DOCUMENT TEXT:
_ _ _ _
HIPAA The Health Insurance Portability and Accountability Act of 1996 (HIPPA), as amended, provides privacy protections for Plan participants and portability requirements on qualified benefit plans.
Medically Necessary Generally, a service or supply furnished by a particular provider is medically necessary if the Plan determines, using generally accepted standards, that it is appropriate for the diagnosis, the care or the treatment of the disease or injury involved. See here for more information.
Member A person who is actively employed under the terms of the USMX-MILA Master Contract or by a Participating Employer approved for coverage by the MILA Trustees and is eligible for coverage through one of MILA’s benefit Plans.
Network Provider A health care provider that has contracted to furnish services or supplies for a negotiated charge and is included in the Plan’s provider network.
Non-Preferred Brand Drugs These are brand name drugs that generally can be effectively substituted with a preferred drug from the formulary.
Orthodontic Treatment Any dental service or supply that is furnished to prevent or to diagnose or to correct a misalignment, whether or not for the purpose of relieving pain:
  • of the teeth;
  • of the bite; or
  • of the jaws or jaw joint relationship.
Out-of-Network Care This is a health care service or supply furnished by a health care provider that is not a part of the Claims Administrator’s provider network.
Out-of-Pocket Limit The out-of-pocket limit is the maximum deductible and coinsurance you pay for covered expenses in a calendar year. If your deductible and coinsurance payments reach this limit, the Plan will pay 100% of the charge for covered expenses for the rest of the calendar year.
Pensioner A former Member in the longshore industry who is retired under a local Port longshore pension plan and is eligible for post-employment benefits through MILA.
Plan Year The benefits plan year begins on January 1st and ends on December 31st.
Port Association or Employer Association A Port association or an employer association is a local association comprised of Members who employ ILA employees who work under the USMX-ILA Master Contract.
_ _ _ _
TASK INSTRUCTIONS: In the benefits glossary, what does the Plan pay once your deductible and coinsurance payments reach the out-of-pocket limit?
_ _ _ _
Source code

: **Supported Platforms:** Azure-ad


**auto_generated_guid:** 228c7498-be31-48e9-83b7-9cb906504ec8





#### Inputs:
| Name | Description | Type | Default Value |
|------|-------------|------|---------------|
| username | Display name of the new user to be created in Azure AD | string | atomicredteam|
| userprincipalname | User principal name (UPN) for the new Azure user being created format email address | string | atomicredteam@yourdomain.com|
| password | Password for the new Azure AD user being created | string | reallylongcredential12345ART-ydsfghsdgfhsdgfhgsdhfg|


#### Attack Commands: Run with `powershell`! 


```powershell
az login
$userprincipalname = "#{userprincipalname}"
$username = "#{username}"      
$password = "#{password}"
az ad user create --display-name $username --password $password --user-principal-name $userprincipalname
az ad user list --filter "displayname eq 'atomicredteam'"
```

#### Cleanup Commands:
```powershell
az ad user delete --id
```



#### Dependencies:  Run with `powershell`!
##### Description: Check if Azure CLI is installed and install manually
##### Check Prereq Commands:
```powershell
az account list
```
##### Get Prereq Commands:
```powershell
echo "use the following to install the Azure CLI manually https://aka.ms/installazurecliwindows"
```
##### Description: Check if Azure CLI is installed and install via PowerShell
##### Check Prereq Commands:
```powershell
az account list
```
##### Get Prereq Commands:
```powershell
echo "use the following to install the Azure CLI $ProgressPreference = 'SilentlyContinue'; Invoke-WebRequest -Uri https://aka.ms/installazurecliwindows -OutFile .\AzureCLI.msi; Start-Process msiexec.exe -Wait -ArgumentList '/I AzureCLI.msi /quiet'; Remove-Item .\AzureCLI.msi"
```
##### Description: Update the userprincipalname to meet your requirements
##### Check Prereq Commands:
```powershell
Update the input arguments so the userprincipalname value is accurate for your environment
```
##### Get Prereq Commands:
_ _ _ _
RESULT OF THIS EXERCISE: The Plan pays 100% of the charge for covered expenses for the rest of the calendar year.